The opinion of the court was delivered by: Jesse M. Furman, United States District Judge


On October 14, 2011, Petitioners Century Indemnity Company, ACE INA Insurance ("ACE INA"), ACE American Insurance Company, and ACE Property and Casualty Insurance Company (collectively, "Petitioners" or "ACE") commenced this action, petitioning the Court pursuant to the Convention on the Recognition and Enforcement of Foreign Arbitral Awards of June 10, 1958 (the "Convention"), 9 U.S.C. §§ 201-208, to confirm three arbitral awards (the "Awards") against Respondent AXA Belgium ("Respondent"). (Docket No. 2). On December 5, 2011, Respondent cross-petitioned to vacate the Awards under the Convention and the Federal Arbitration Act ("FAA"), 9 U.S.C. §§ 1-16. (Docket No. 19). In addition to filing these petitions, the parties have filed three motions to seal documents in light of a confidentiality agreement covering the arbitration. (Docket Nos. 13, 32, 48).

For the reasons stated below, the petition to confirm the arbitration awards is GRANTED, the cross-petition to vacate the arbitration awards is DENIED, and the motions to seal are DENIED.

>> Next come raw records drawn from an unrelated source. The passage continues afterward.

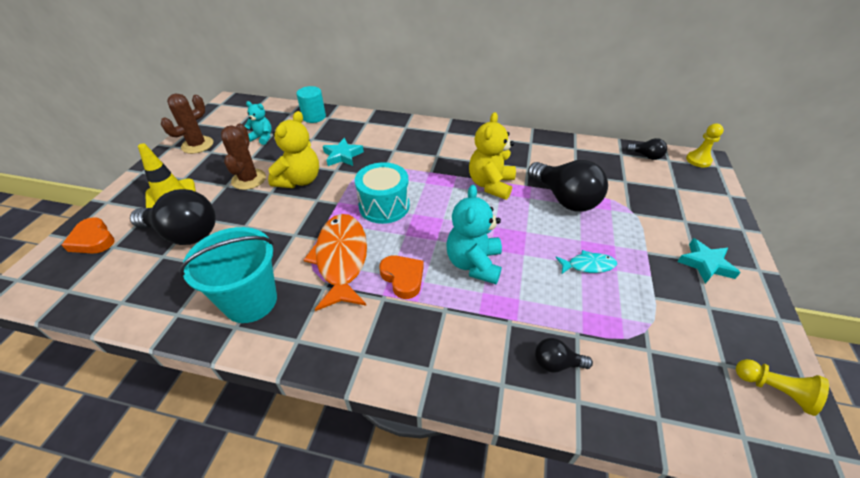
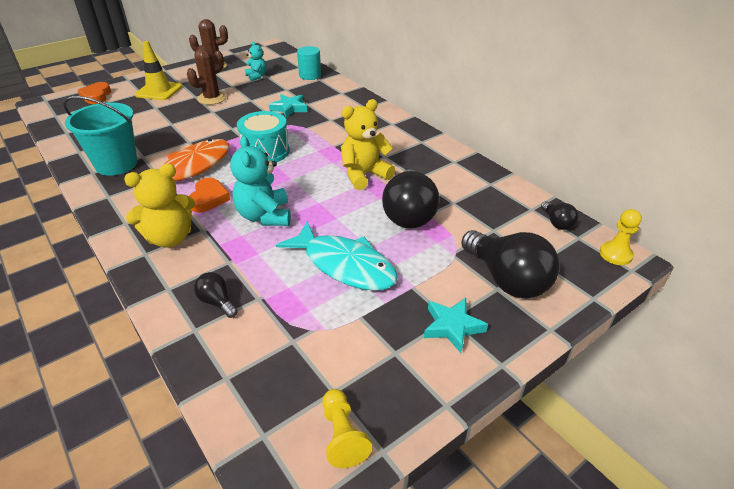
camera: 40 degrees right, 5 degrees down
(184, 234) = (137, 113): black light bulb -> black light bulb (507, 280)
(299, 180) = (239, 112): yellow teddy bear -> yellow teddy bear (170, 238)
(474, 264) = (264, 216): turquoise teddy bear -> turquoise teddy bear turned 60 degrees counterclockwise
(588, 265) = (344, 265): turquoise fish -> turquoise fish, size x2.07

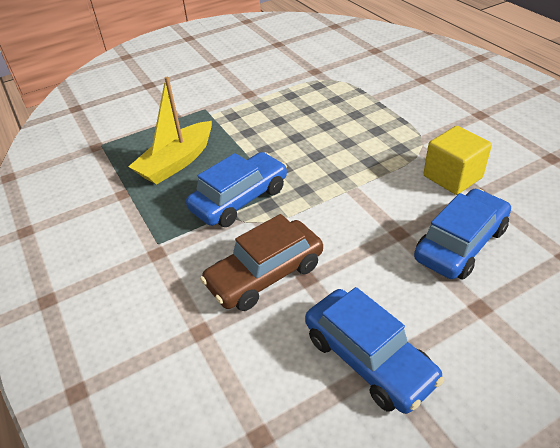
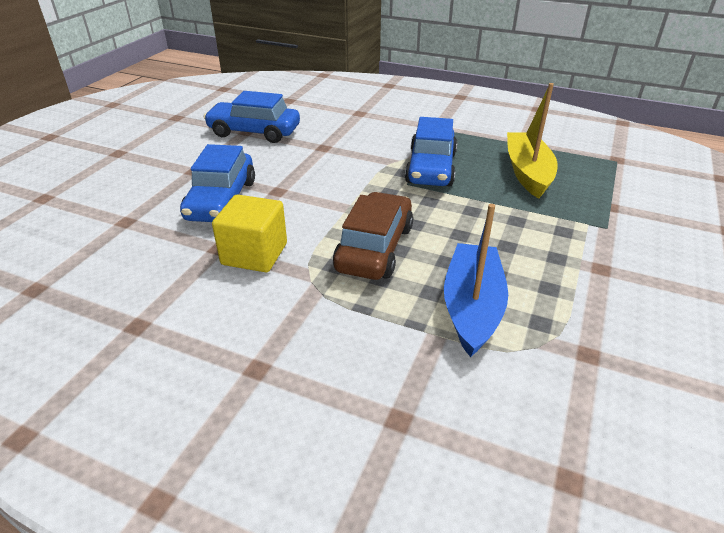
camera: 140 degrees right, 5 degrees down
(265, 275) = (352, 140): brown car -> brown car (374, 248)
(342, 101) = (472, 307): none -> blue boat

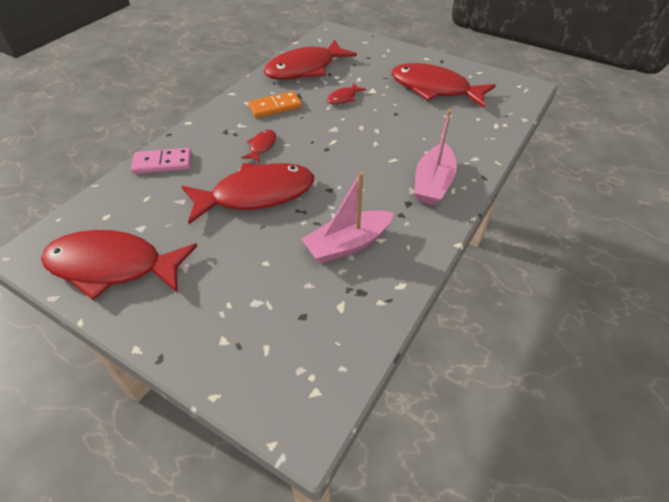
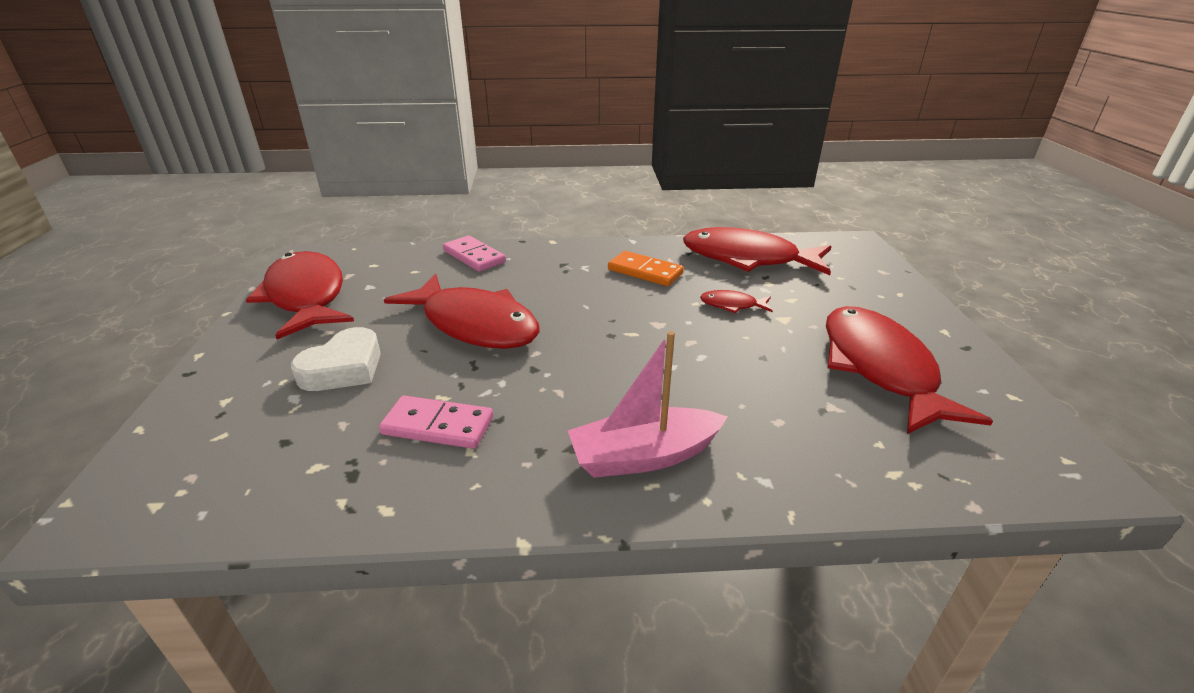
camera: 55 degrees right, 15 degrees down
(245, 269) = (344, 368): none -> white heart
(261, 146) = (562, 293): red fish -> none
(347, 244) = (438, 426): pink boat -> pink domino

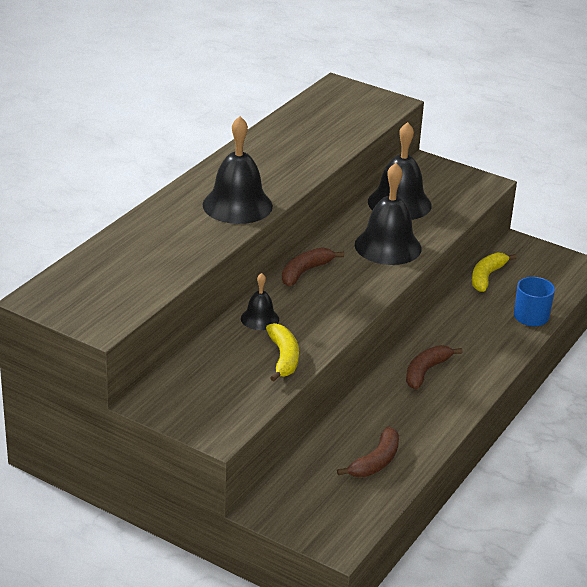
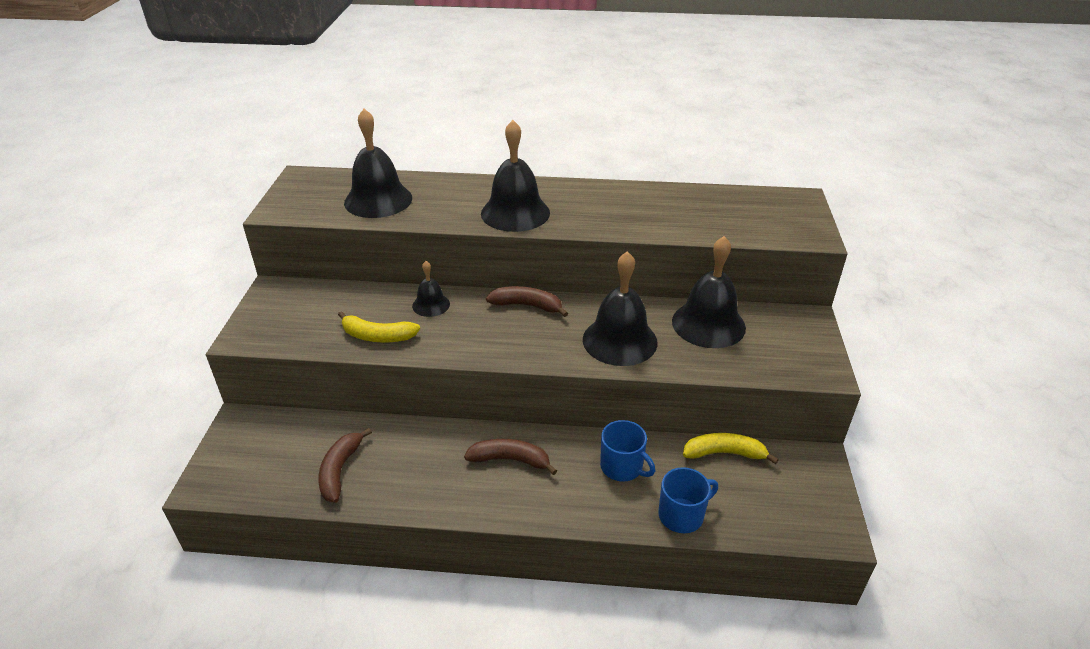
camera: 65 degrees right, 5 degrees up
(140, 266) = (378, 200): none -> black bell
(283, 358) = (377, 336): yellow banana -> yellow banana turned 45 degrees clockwise
(376, 462) = (340, 470): brown banana -> brown banana turned 90 degrees clockwise
(469, 324) = (622, 467): none -> blue mug

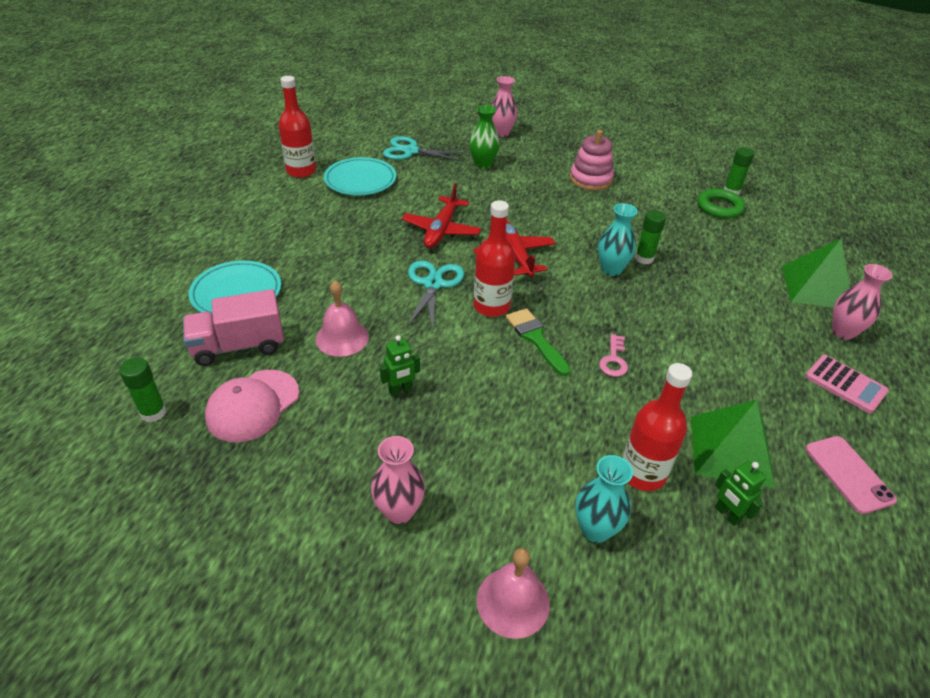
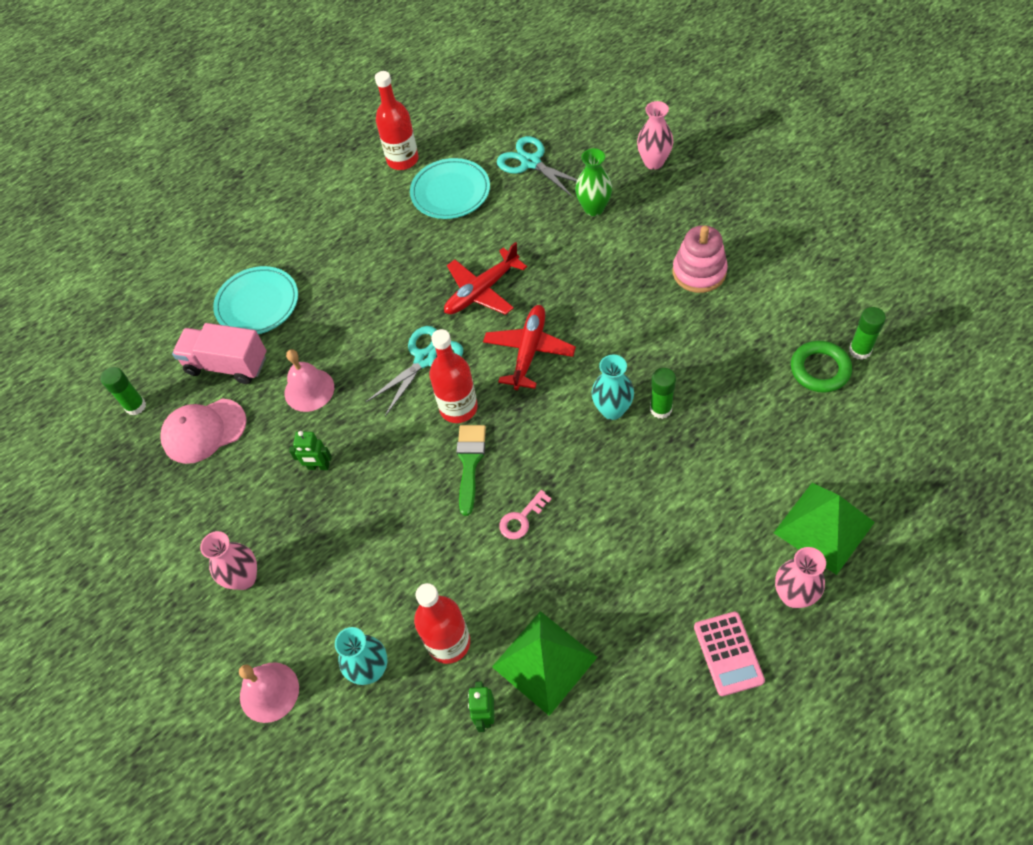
camera: 40 degrees right, 15 degrees up
(848, 474) = (630, 740): pink phone -> none

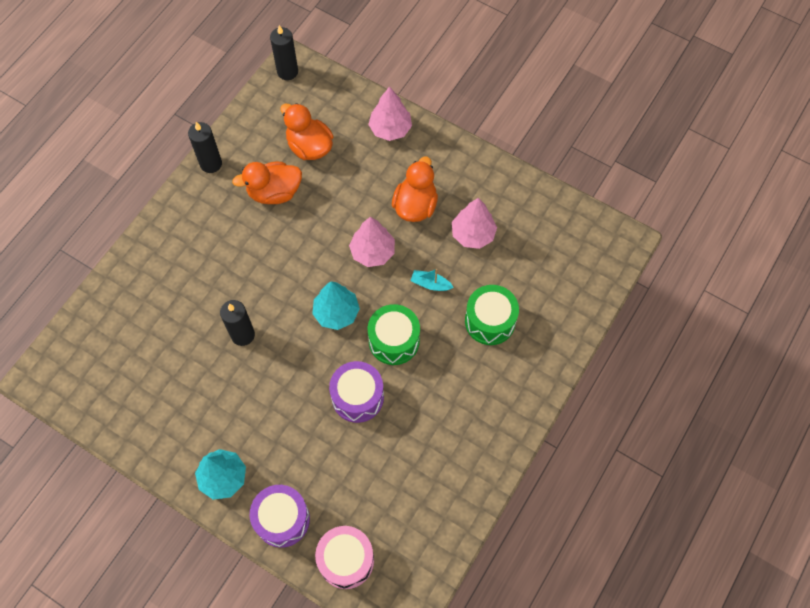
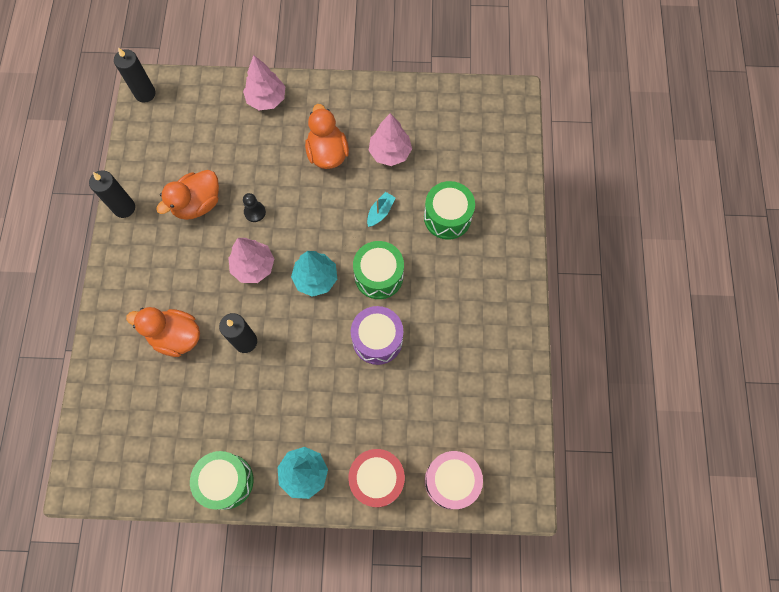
camera: 30 degrees left, 5 degrees up
(155, 446) = (226, 481): none -> green drum
(282, 519) = (377, 479): purple drum -> red drum
(309, 147) = (205, 149): orange duck -> orange duck (176, 336)
(319, 225) = (255, 212): none -> black pawn
(372, 252) = (315, 211): pink tree -> pink tree (253, 266)
(430, 284) = (380, 212): turquoise boat -> turquoise boat turned 135 degrees clockwise

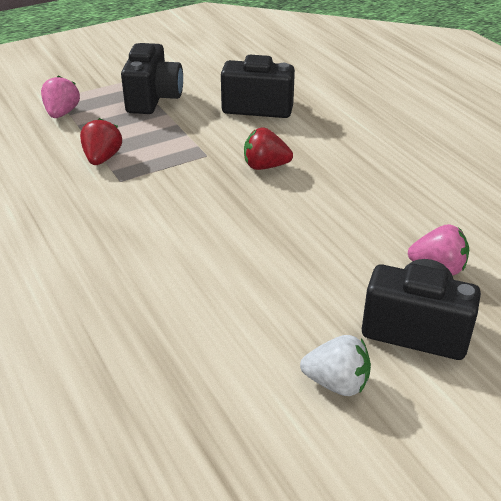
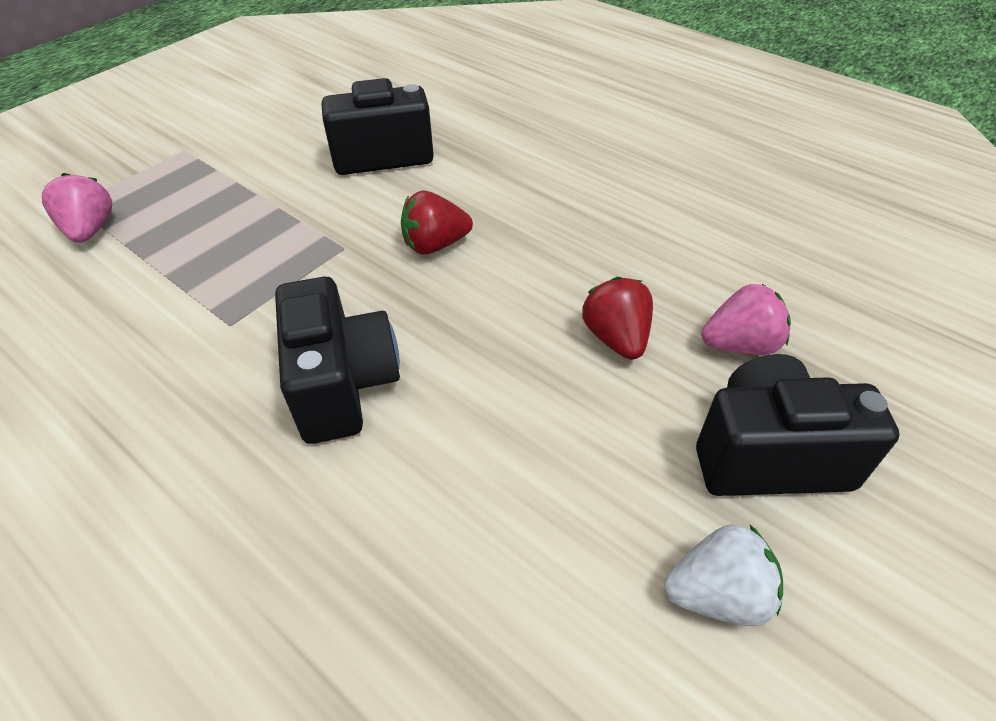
camera: 20 degrees left, 10 degrees up
(102, 158) = (186, 292): red strawberry -> red strawberry (616, 338)
(153, 99) = (227, 175): black camera -> black camera (343, 385)

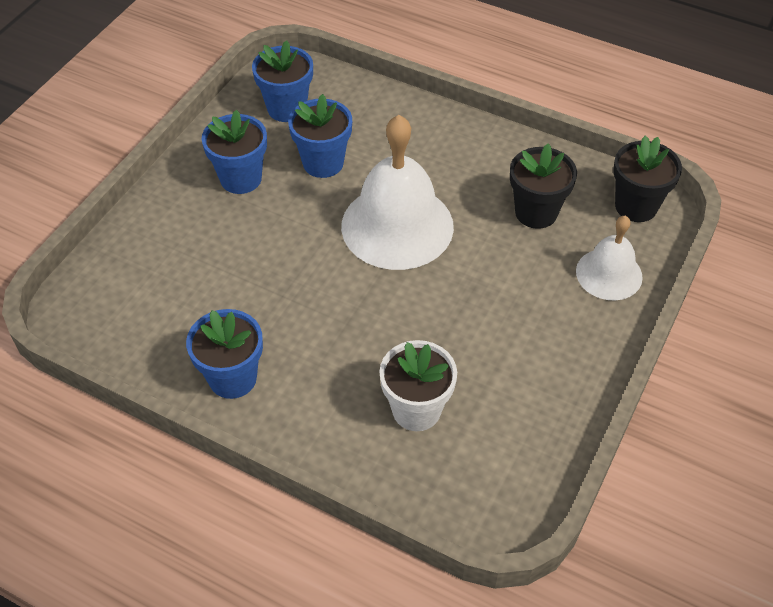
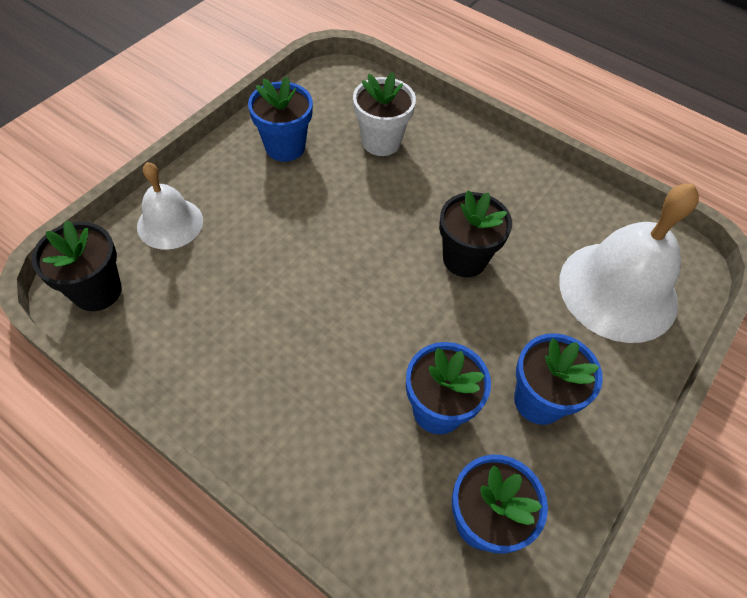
camera: 175 degrees left, 5 degrees up
(232, 378) = (529, 185): blue flower pot -> blue flower pot (285, 147)
(397, 226) = (363, 307): white bell -> white bell (618, 290)
(536, 212) = (209, 300): black flower pot -> black flower pot (464, 259)

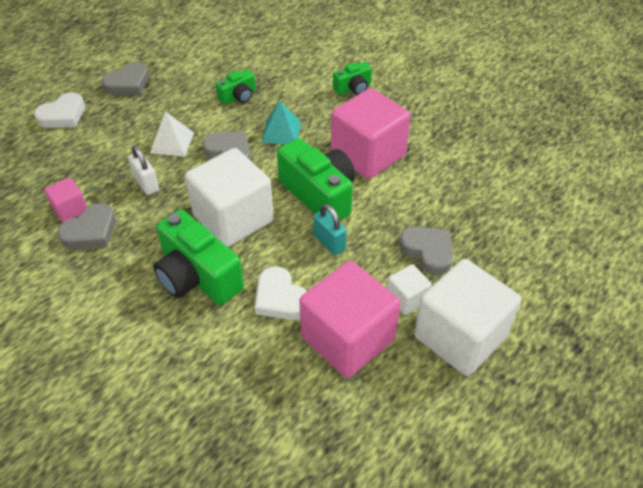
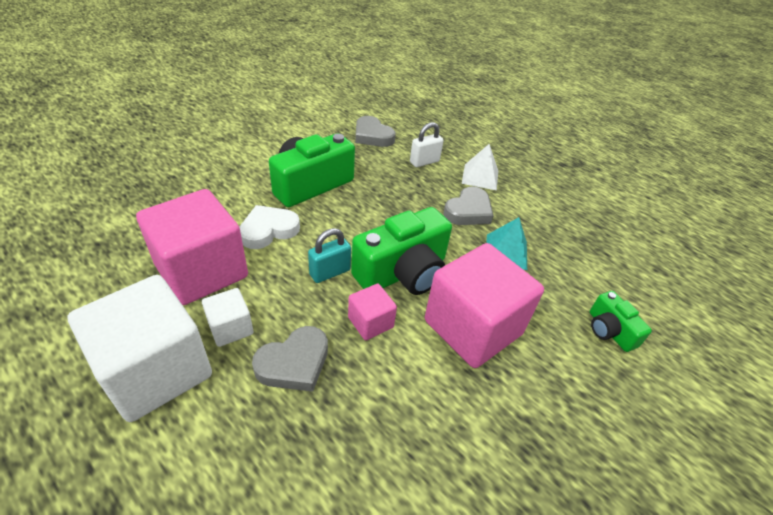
camera: 90 degrees right, 5 degrees down
(63, 115) = (508, 123): white heart -> none
(70, 209) = (397, 127): pink cube -> pink cube (370, 322)
(128, 83) = (561, 154): grey heart -> none
(233, 218) = (375, 208): white cube -> none
(238, 96) = (561, 223): green camera -> none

This case arises out of four reinsurance contracts, all of which contain binding arbitration clauses. (Pet'rs' Reply Mem. of Law Ex. 1 Art. 20; id. Ex. 2 Art. 19, id. Ex. 3 Art. VIII; id Ex. 4 Art. XIII).*fn1 Under two of the contracts, abbreviated Treaty 3083 and Treaty 1001 (Layers 1, 2, and 3) (together the "Treaty contracts"), Respondent's predecessor, Royale Belge Incendie Reassurance ("Royal Belge"), provided reinsurance to predecessors and affiliates of Petitioner Century Indemnity Company. (Pet'rs' Mem. of Law at 2; Resp't's Mem. of Law at 1; Pet'rs' Reply Mem. of Law Exs. 1, 2). Under the third contract, the Managing General Agency ("MGA") Agreement, Royale Belge authorized another former affiliate of Petitioner ACE, Montgomery and Collins ("M&C"), to write insurance and reinsurance on its behalf. (Pet'rs' Mem. of Law at 2-3; Pet'rs' Reply Mem. of Law Ex. 3). M&C procured reinsurance on Royale Belge's behalf from a predecessor of Petitioner ACE INA Insurance, the INA Insurance Company of Canada ("INA Insurance"), pursuant to the fourth relevant contract, the Quota Share Reinsurance Agreement ("QSRA"). (Pet'rs' Mem. of Lawat 3; Resp't's Mem. of Law at 1-2; Pet'rs' Reply Mem. of Law Ex. 4). The end result of these contracts, and the subsequent mergers of various parties to them, is that Petitioners and Respondent have overlapping liability to one another for certain insurance and reinsurance obligations. Under the terms of the Treaty contracts, overlapping amounts owed can be offset against one another. (Pet'rs' Reply Mem. of Law Ex. 15 at 10; Resp't's Answer/Cross-Pet. Ex. 1 Art. 18; Resp't's Answer/Cross-Pet. Ex. 2 Art. 18).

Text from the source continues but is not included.